→ Data section:
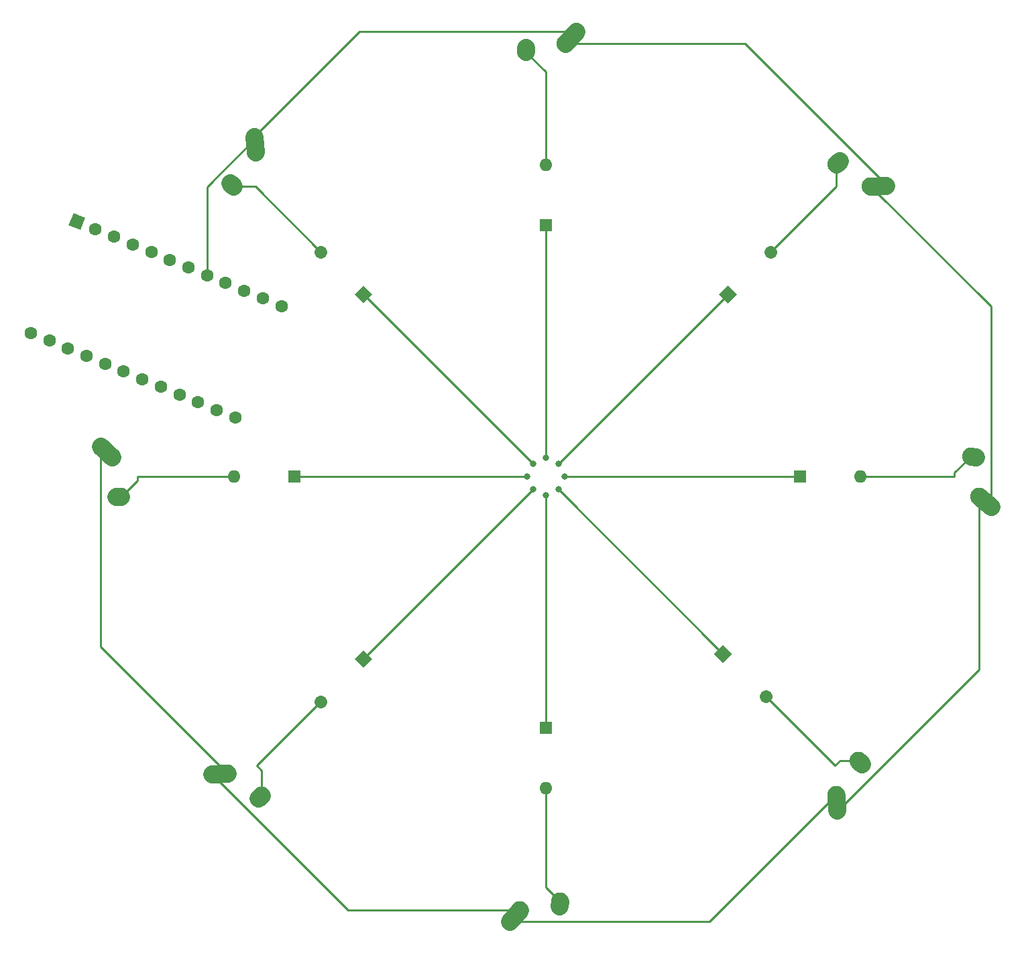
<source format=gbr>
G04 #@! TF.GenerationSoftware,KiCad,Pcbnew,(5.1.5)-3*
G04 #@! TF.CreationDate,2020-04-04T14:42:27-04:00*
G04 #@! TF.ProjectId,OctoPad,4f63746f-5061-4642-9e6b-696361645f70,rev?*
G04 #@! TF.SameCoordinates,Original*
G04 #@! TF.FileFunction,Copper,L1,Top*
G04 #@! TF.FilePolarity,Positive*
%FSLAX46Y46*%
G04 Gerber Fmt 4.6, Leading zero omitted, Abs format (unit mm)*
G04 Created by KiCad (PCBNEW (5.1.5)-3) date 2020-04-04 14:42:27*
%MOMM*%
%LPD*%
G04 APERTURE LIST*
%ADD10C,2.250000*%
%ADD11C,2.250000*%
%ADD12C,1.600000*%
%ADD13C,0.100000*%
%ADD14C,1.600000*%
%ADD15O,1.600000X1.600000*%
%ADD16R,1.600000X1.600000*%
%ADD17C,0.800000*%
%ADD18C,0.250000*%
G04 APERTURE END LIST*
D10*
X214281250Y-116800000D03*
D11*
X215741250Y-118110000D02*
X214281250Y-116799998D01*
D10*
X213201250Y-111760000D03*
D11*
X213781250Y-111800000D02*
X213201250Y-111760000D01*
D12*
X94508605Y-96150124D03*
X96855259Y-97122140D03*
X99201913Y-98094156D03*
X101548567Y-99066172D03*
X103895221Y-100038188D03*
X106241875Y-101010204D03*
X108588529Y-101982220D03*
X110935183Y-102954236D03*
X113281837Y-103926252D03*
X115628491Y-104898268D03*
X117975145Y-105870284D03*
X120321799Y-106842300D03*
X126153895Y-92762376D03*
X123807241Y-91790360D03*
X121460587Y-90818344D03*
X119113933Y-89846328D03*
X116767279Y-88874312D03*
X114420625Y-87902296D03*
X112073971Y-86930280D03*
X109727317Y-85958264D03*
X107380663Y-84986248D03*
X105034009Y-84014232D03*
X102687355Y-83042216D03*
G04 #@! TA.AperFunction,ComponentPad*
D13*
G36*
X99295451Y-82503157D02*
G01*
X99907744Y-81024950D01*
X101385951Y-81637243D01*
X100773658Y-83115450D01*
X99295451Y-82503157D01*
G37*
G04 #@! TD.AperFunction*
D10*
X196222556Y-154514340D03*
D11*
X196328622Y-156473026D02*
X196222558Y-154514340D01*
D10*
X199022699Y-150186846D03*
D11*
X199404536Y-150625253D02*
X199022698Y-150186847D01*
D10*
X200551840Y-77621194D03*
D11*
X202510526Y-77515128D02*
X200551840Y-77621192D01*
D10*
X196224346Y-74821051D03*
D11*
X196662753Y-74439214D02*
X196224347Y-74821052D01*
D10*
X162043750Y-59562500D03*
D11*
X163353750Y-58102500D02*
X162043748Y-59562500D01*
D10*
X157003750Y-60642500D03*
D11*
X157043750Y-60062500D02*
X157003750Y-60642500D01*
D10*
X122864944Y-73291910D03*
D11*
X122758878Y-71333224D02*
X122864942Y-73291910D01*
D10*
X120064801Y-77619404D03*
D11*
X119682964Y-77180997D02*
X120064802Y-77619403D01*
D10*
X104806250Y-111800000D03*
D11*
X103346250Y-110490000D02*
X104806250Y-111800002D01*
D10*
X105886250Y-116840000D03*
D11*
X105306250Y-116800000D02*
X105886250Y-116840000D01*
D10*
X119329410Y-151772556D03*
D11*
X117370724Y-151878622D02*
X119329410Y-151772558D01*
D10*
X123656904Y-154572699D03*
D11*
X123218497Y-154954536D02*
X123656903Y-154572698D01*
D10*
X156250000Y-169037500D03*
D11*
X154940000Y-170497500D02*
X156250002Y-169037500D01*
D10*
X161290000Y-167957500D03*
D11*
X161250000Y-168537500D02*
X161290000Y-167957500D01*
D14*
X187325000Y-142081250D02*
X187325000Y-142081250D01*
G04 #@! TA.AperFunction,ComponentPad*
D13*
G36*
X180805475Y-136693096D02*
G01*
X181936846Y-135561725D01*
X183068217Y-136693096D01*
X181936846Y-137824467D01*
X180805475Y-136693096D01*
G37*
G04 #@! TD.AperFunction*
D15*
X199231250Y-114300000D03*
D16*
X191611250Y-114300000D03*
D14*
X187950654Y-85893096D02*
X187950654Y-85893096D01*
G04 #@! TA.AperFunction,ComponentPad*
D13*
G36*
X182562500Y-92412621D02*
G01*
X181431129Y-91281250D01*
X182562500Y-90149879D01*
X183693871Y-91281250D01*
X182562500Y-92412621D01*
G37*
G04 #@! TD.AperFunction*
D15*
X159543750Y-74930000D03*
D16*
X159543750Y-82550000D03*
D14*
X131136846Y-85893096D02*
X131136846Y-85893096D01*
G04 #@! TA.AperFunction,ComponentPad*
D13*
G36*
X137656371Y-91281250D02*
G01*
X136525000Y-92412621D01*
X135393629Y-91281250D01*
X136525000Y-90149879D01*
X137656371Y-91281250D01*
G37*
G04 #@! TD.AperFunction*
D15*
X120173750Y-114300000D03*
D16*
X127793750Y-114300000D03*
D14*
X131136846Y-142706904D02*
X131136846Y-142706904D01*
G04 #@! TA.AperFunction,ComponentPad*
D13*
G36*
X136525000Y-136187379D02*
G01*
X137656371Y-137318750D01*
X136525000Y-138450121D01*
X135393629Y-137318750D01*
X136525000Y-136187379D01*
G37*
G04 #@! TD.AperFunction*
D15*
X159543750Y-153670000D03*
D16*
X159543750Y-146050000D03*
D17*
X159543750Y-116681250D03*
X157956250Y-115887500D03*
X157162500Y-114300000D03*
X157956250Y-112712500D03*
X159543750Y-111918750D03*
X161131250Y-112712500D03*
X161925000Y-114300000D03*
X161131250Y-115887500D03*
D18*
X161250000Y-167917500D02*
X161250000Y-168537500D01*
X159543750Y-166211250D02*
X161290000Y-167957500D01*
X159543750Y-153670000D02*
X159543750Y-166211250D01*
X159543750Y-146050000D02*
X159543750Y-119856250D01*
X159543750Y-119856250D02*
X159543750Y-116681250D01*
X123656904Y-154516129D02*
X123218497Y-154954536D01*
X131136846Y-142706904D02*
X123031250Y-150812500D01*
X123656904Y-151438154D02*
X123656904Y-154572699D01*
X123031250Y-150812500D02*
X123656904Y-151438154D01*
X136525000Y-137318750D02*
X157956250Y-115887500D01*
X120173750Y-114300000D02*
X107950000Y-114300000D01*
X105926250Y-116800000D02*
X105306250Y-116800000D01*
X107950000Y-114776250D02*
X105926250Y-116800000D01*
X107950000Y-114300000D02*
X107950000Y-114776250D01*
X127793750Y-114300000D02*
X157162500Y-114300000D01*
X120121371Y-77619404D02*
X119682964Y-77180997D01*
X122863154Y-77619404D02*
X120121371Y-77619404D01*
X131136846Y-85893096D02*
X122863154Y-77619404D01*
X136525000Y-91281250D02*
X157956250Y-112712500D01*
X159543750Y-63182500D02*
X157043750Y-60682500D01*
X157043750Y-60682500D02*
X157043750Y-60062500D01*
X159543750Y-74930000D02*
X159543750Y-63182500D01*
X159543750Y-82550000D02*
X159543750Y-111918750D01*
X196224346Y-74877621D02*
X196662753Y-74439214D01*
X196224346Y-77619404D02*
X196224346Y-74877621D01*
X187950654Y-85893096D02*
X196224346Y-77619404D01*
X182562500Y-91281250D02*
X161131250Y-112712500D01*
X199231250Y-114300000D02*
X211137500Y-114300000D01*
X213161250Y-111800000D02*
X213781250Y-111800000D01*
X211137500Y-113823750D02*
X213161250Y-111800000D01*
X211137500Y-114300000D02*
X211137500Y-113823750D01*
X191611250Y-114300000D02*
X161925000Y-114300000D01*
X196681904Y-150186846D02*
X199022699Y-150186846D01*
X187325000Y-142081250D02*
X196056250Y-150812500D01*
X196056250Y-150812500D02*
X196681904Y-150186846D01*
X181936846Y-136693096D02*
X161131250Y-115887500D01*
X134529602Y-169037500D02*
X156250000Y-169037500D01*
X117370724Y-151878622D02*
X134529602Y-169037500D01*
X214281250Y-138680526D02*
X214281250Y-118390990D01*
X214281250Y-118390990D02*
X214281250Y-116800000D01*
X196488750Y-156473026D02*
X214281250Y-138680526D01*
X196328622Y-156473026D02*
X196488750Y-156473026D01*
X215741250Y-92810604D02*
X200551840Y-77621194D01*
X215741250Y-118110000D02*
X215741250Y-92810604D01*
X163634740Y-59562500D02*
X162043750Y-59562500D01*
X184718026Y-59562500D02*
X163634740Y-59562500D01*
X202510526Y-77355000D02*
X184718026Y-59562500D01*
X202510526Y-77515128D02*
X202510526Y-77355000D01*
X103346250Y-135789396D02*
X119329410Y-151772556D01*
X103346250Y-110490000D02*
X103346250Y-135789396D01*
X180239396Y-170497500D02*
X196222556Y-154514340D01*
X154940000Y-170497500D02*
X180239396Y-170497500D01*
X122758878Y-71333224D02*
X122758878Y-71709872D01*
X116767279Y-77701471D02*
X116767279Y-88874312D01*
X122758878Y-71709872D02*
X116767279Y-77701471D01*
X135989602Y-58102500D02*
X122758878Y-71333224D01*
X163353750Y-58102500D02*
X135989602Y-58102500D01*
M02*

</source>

→ Problem to solve: Copy all lines above where "APERTURE" is present.

→ Problem solution:
G04 APERTURE LIST*
G04 APERTURE END LIST*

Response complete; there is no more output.